Location 1: Rochester High Street / Esplanade
Overlooking the River Medway: Dickens's memory of this place as the exemplar of the not-yet-industrialised age into which he was born.
Location 2: The Guildhall Museum
Into the Guildhall Museum, and its recreation of a hulk, or prison boat. Then on into into the Guildhall's main chamber itself - the epitome of the traditional social order.
Location 3: The Corn Exchange clock
In The Uncommercial Traveller, Dickens wrote how he had once supposed this to be "the finest clock in the world; whereas it now turned out to be as inexpressive, moon-faced, and weak a clock as ever I saw"
Location 4: Six Poor Travellers House
Dickens wrote his short story "The Seven Poor Travellers" about this 16th-century charity house, which still serves as a working almshouse.
Location 5: 150-4 High Street
In Great Expectations, "Mr Pumblechook's premises in the High Street of the market town, were of a peppercorny and farinaceous character, as the premises of a cornchandler and seedsman should be..."
Location 6: Restoration House
The building on which Dickens based Miss Havisham's Satis House, in Great Expectations.
Location 7: Minor Canon Row, Rochester Cathedral
In The Mystery of Edwin Drood, Dickens used Rochester as a character, disguised as Cloisterham.

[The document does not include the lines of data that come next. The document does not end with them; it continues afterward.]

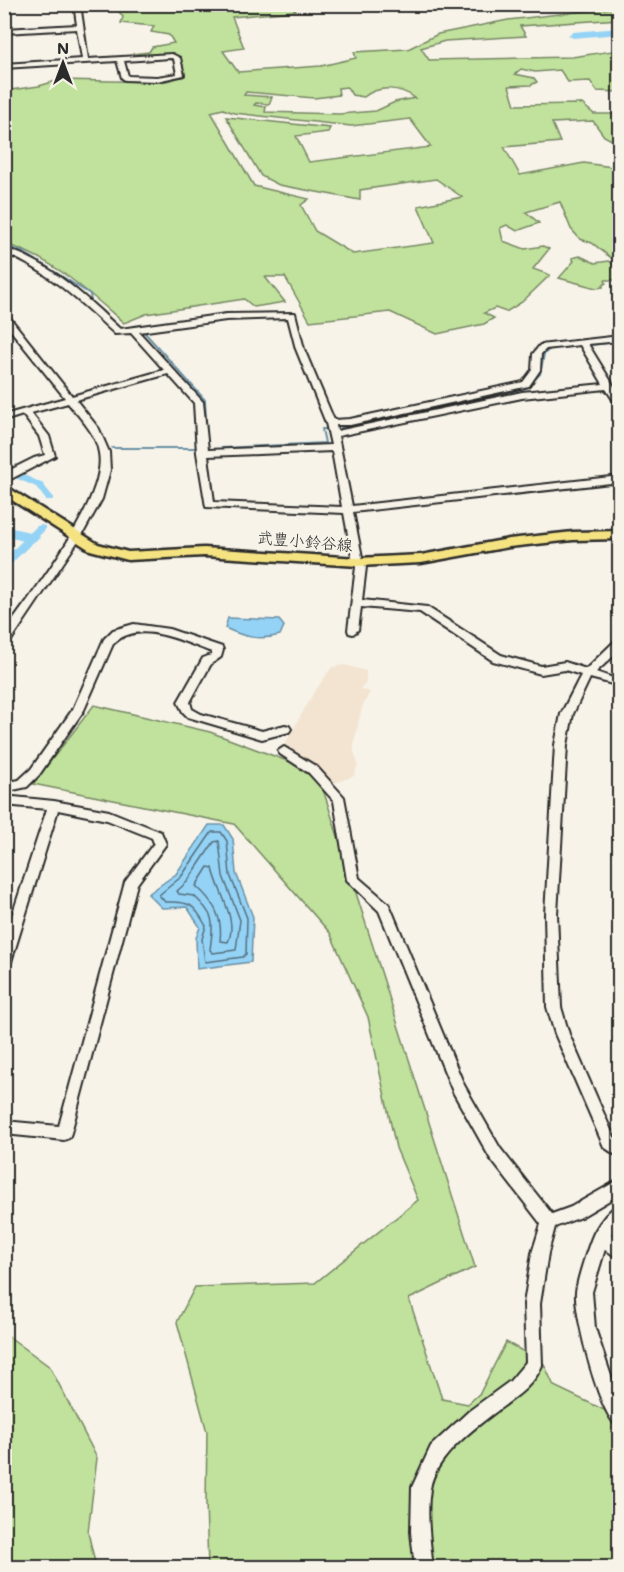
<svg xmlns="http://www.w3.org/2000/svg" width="624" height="1572" font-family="Mali,'Klee One',sans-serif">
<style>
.built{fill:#f2e4d0}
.green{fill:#c0e29c;stroke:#768664;stroke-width:1.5;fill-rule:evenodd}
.water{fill:#94d3f6;stroke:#6a90a5;stroke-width:1.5}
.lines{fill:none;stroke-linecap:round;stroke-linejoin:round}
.shore{stroke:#556e7c;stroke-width:1.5}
.stream{stroke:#6a90a5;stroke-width:2}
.canal{fill:#94d3f6;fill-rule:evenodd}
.river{fill:#94d3f6;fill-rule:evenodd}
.minor-casing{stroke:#2b2b2b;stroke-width:4}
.major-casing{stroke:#2b2b2b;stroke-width:5}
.minor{fill:#f7f3e8;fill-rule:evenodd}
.major{fill:#f5e382;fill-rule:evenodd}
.labels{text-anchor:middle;stroke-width:4.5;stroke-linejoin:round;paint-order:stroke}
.street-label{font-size:16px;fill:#2b2b2b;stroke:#f7f3e8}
</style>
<rect width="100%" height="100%" fill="#f7f3e8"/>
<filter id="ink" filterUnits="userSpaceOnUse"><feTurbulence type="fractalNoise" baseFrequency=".0167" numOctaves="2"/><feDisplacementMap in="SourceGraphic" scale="12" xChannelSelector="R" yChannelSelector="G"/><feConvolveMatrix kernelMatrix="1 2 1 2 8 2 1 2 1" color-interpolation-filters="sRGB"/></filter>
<g filter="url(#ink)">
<path class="built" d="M345,665L366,671V682L360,689L370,692L362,707L354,742V752L358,764L354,776L335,783L282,749L313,694L332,667Z"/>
<g class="green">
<path d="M288,4L296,11L232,17L244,48L223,51L238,72L321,66L356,58L354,52L408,49L438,34L508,20L619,7V19L520,26L526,36L445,41L421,48L429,60L572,57L619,50V92L597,91L590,81L568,82L560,70L535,72L521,69L515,74L534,78L537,82L531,85L509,86L515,105L582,104L594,114H619V144L604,136L593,121L552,123L560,142L504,147L520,175L584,163L619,168V264L592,243L580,239L571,229L560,202L526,212L539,223L517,231L507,225L500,228L503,241L525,249L543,246L549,249L533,269L550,275L522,302L506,312L495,308L484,313L494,318L484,324L437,334L390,312L310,321L285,277H265L285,302L254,307L244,299L146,314L124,323C88,292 51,257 5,244L4,91L39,86L59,80L162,82L182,77L177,56L134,57L133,54L149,52L152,47L174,43L169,35L151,32L154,26L121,23L123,17L118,10C138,0 158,7 179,11L177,5ZM347,87L352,95L364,97C379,85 400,87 415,98L395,102L376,111L339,114L265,112L266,107L254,105L256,103L269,104L272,97L244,95L246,92L314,98L339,95L338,88ZM223,109L234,113L351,126L410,119L431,147L309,162L296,136L328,132L330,128L226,117L261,176L279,185L360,200V190L436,179L462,197L418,206L434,243L353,254L315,231L301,205L309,199L254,186L211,112Z"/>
<path d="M580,256L595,263L609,261L619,269V280H605L606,283L603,285V287L596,288L559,278L574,261L572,258Z"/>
<path d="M94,705L210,732L290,762L321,783L475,1267L409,1299L442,1399L468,1404L480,1393L506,1342L543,1362L554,1386L619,1417V1567H208L206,1502L207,1432L177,1322L195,1287L315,1283L418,1200L396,1148L368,1017L330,933L234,824L33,784Z"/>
<path d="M4,1333L50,1367L97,1458L88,1532L96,1567H11L4,1545Z"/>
</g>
<g class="water">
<path d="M228,618L279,620L284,626L280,635C260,641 244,637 225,628Z"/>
<path d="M209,825H224L233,839L236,873L253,917L251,962L197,969L196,938L200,927L187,907L162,908L148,894L176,874Z"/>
</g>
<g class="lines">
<g class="shore">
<path d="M212,832H221L227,841L230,875L247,918L246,954L243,957L205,962L202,939L206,926C194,904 190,901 165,902L159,895L181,877Z"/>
<path d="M219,841L223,876L240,920L236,950L213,953L210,950C213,923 217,917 194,896L179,894L177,891L187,882L214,842Z"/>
<path d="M208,867L213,868C217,890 239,920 228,942L220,941C223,917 214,902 196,886Z"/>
</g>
<g class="stream">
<path d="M4,246L23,252L90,294L91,302L114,323"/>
<path d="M145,333L205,400L207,439"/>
<path d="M589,345L609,343"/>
<path d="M341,428L526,388L540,374L544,354L550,349L576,346"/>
<path d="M112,448H195"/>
<path d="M222,448L325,443L322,429H327"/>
</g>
<g class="canal">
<path d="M4,466L42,483L54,498L52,500H46L36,487L4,473Z"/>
<path d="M41,525L45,526V530L8,567L4,568V559L37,526Z"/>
</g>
<g class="river">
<path d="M620,28V34L573,38L568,35L573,32Z"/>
<path d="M4,526L38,534L40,538L32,543L4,536Z"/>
</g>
<g class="minor-casing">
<g id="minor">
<path d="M74,4H80L88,59L172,54L180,58L184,75L157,81L125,80L122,78L117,61L4,68V64L82,59L77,29L4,33V29L77,25ZM171,58L174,59L177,74L157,77L128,76L124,61Z"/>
<path d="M4,248C50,262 85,297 120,329L226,314L295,313L304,349L334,420L350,419L523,382L532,370L533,354L540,345L620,336V341L588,344L620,396V407L617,406L606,389L522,398L338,436L352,506L620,476V482L353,512L363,562L366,567L362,600L427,607L501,655L541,666L565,662L586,669L616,640H620V650L596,672L616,679L620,677V686L590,678L573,714L567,745L557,914L561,1007L569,1034L614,1137L620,1142V1158L604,1147L555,1034L547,1007L545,914L555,745L561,714L581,675L565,670L541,674L493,661L420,612L361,607L358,630L353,634L349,633L348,630L356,567L353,562L344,513L206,507L197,453L194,403L168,374L76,400L99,429L109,452L110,470L102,499L82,535L8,645H4V633C31,594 108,499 99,453C96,433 80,418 68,403L31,413L49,436L55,456L11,479H4V473L34,458L45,455L39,436L23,415L4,421V415L65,398L4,322V314H7L72,396L164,370L131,333L115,334C81,303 48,270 4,253ZM288,318L296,349L326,423L331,445L208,450L203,402L139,332L226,320ZM580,345L603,384L522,392L337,431L336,425H350L529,386L540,370L541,354L546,349ZM332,451L342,507L214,502L208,456Z"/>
<path d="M134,624L169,629L222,647L223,650L221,657L211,664L190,702L192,709L201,714L262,731L285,725L289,726L291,729L289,732L262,739L188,717L183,712L178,702L203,658L211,655L212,652C183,642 139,618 113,644L84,710L39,775L27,787L4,792V783L19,780L31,769L73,709L104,639L113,630Z"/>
<path d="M284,747L317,767L344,797L359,878L389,904L464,1085L500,1148L552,1214L571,1207L620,1179V1194L581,1217L555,1227L548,1253L540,1304L542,1365C535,1384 517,1396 501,1408C476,1427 435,1456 430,1489C426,1515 430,1542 433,1568H415L411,1532L412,1487L431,1446L469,1411L510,1381L526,1362L524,1304L532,1253L541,1224L490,1158L453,1092L379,911L347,880L334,801L309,773L280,754L278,751Z"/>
<path d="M4,796L54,801L109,811L161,832L166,844L137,884L71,1133L69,1138L64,1140L4,1134V1121L59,1126L125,882L154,843L152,838L107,820L58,810L11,962L9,966L4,967V940L47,809L4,805Z"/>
<path d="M620,1204V1224L611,1234L620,1242V1260L605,1249L592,1292L595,1328L620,1403V1428C600,1420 574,1314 576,1292C577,1280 590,1240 595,1231C600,1222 610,1208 620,1204Z"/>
</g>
</g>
<g class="major-casing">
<path id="major" d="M4,485L98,544L128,552L204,548L358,558L421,555L509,539L573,532L620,531V539L573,540L509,547L421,563L358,566L204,556L128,560L90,550L4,495Z"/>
</g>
<use href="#minor" class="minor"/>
<use href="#major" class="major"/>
</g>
</g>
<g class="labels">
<g class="street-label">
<text transform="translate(305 541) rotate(5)" y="6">武豊小鈴谷線</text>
</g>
</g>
<rect width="624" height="1572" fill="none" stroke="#f7f3e8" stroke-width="24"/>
<rect x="12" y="12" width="600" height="1548" fill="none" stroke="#2b2b2b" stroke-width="2" filter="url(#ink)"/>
<g transform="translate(63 63)" stroke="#f7f3e8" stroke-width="4.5" paint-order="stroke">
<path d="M0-4.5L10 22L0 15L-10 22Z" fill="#2b2b2b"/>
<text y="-9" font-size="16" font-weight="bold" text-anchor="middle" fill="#2b2b2b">N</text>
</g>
</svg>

Location 8: Eastgate House & Swiss Chalet
The Swiss chalet was given to Dickens by a French actor friend. He used it as a writing study, and it was where he wrote his last words.
Location 9: The Royal Theatre
The theatre, now lightly disguised as a Conservative Club and Function Rooms. Dickens's childhood visits to performances here made a big impact on him.
Location 10: Rochester railway station
In Dullborough Town, a thinly disguised portrait of Rochester, Dickens writes about the coming railways and his sense of the dehumanisation that had come with the accelerated mobility of life, of industrialisation.